He adds that AIs might evolve to not only compete against each other for limited resources but also cooperate with each other for these resources. Maybe they wouldn’t be that different, in this regard, from the altruistic rock hyraxes of Israel.

Some fear that aliens, in whatever form, would be anything but altruistic toward humanity. One adherent to this belief is theoretical physicist Michio Kaku.

“Michio Kaku said it was a terrible notion to contact aliens, they would come eat us,” Kershenbaum said. “It’s a quite popular idea.

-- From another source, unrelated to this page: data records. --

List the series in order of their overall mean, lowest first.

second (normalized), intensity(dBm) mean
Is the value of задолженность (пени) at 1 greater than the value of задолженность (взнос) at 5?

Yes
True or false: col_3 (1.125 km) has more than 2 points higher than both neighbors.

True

I don’t hold with that… Any civilization that has the technology to travel between stars, far, far beyond anything we can imagine, will have no need to conquer us, dominate us, eat us.”

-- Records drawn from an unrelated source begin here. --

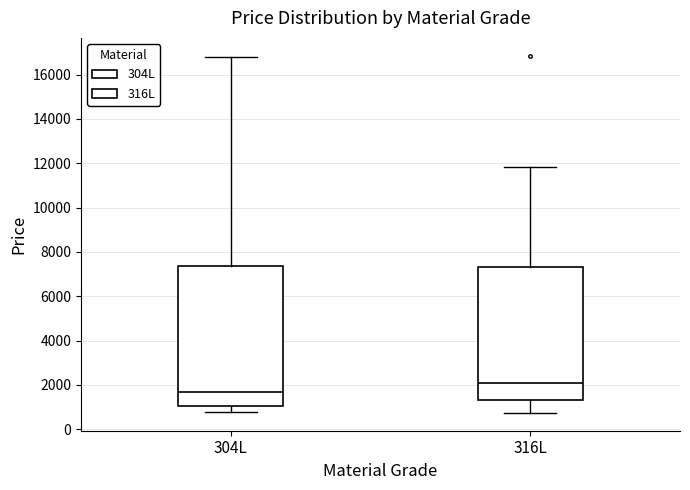

Reading left to right, transcribe this box plot: for each box, give where its median line is, the range the box spans, and where its two whiskers end, as read against the y-axis. The values are not printed on the chart, so give them approximately, as read against the axis.

304L: median 1600, box 1000 to 7400, whiskers 800 to 16800
316L: median 2000, box 1400 to 7400, whiskers 800 to 11800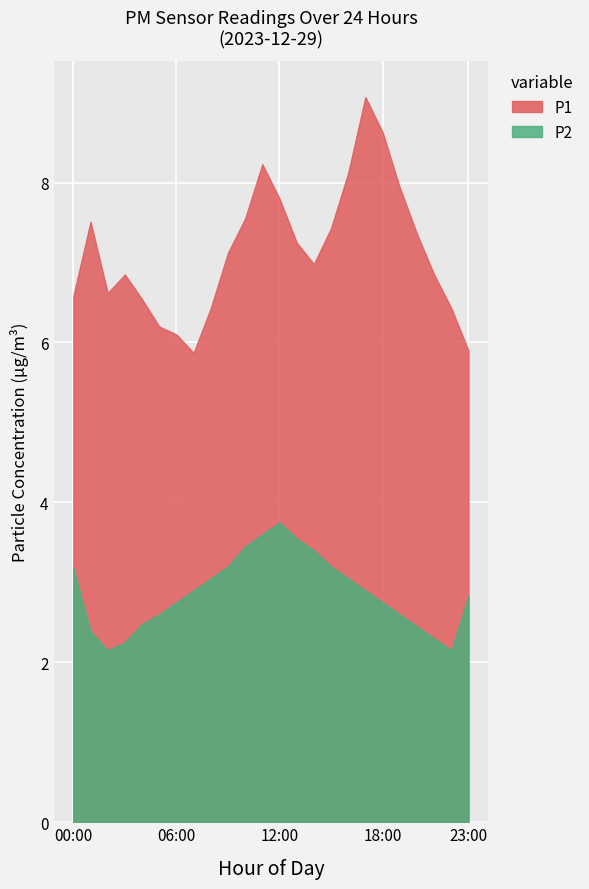

At which label is P1 closest to 7?

14:00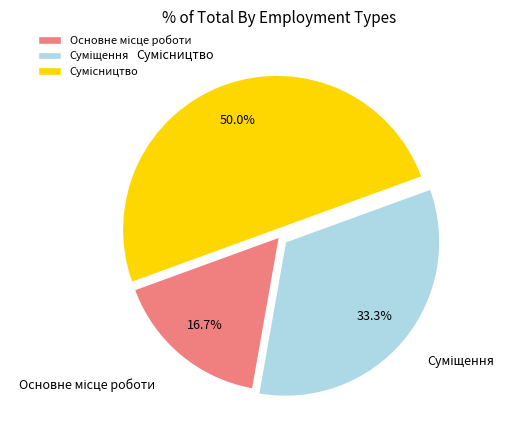

Approximately how many times larger is the value at Сумісництво compared to Основне місце роботи?

3.0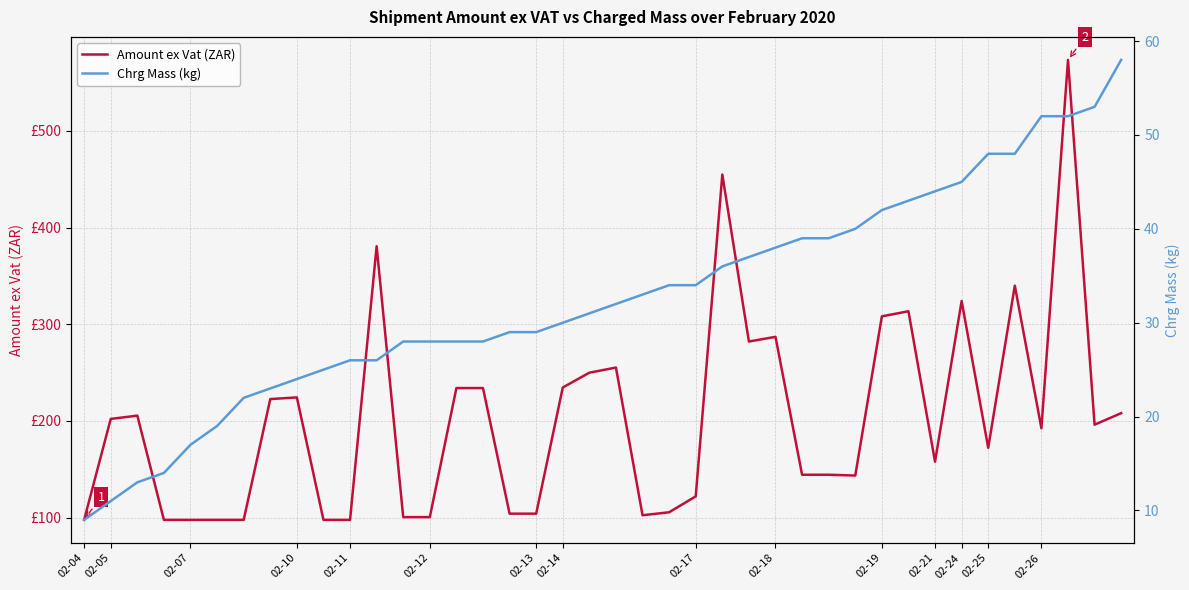

What is the minimum value shown in the chart?

9.0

“We don’t pose a threat to any alien civilization that will be as full of scientists and engineers as us,” Kershenbaum said. “They will be just as interested in us as we are in them.”

Illustrative image: A November 15, 2006 file photo shows a model of the alien queen from the 1986 movie ‘Aliens’ at the Miami Museum of Science and Planetarium. (AP Photo/Lynne Sladky)

At least for humans, interest is on the rise.

“Scientists genuinely believe we are not far away from discovering signs of extraterrestrial life,” Kershenbaum said. “It means we are starting to raise questions we don’t talk about enough… ‘What does it mean to be an alien? What would our relationship be like? How should we treat, look at, think about them?’ It requires us to think about alien life the same way we think of life on Earth.”